**Data block**.
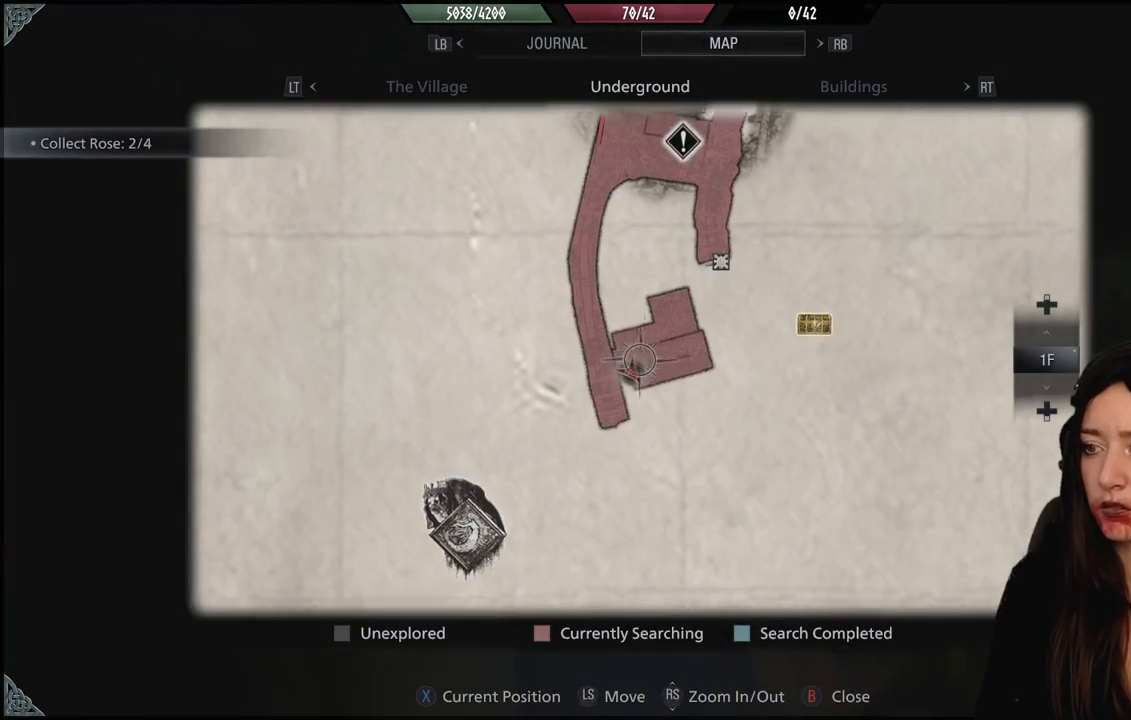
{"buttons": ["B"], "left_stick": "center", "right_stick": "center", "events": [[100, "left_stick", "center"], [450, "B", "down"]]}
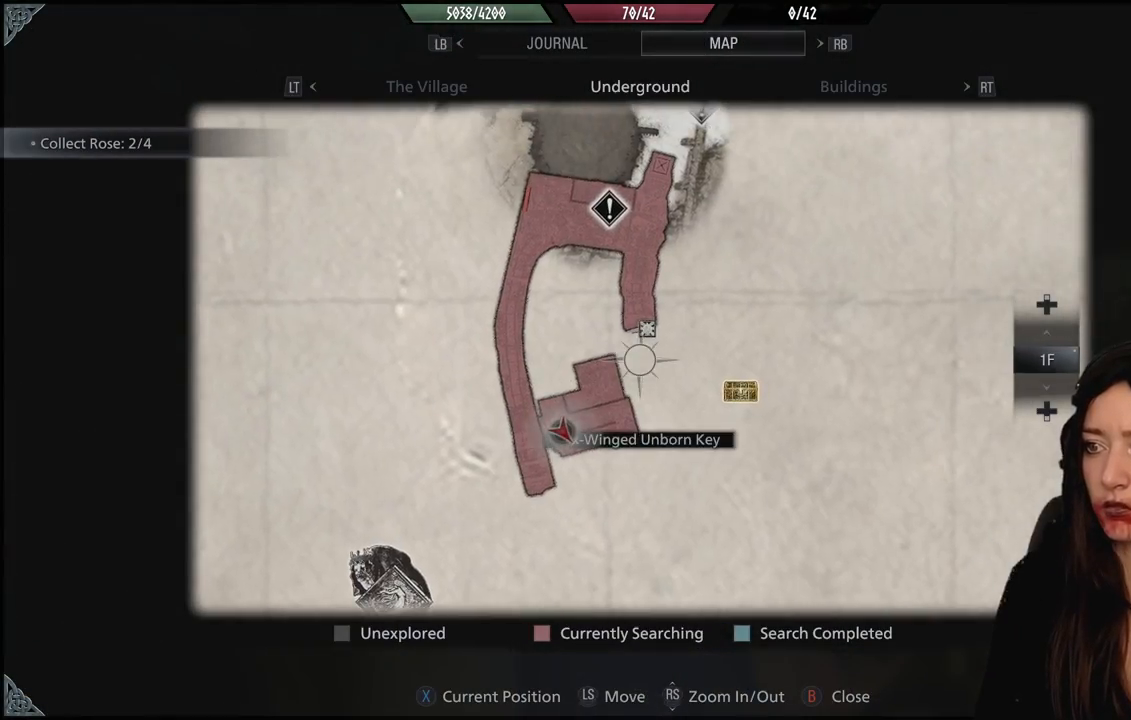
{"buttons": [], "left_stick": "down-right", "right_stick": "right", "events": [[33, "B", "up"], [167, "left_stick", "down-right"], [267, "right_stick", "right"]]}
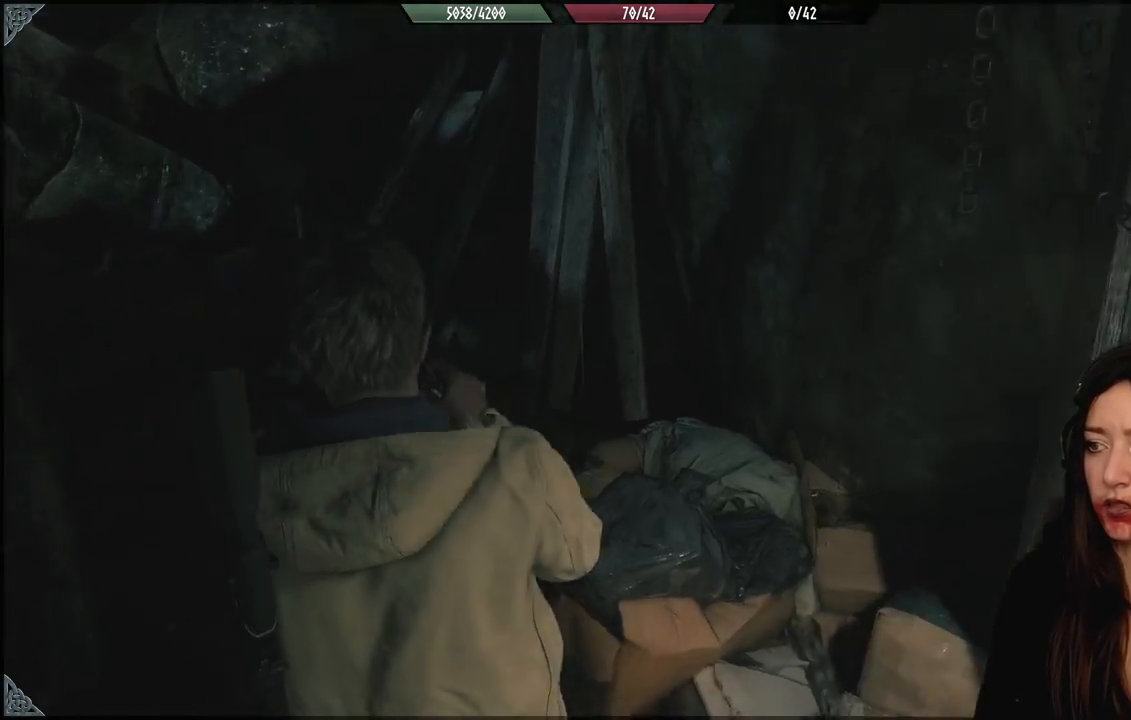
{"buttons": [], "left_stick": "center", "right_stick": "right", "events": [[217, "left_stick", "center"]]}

**Your instructions**. What is the number of lines in the listing above that contain the word "center"? Reply with that number alone.

**Task result**. 2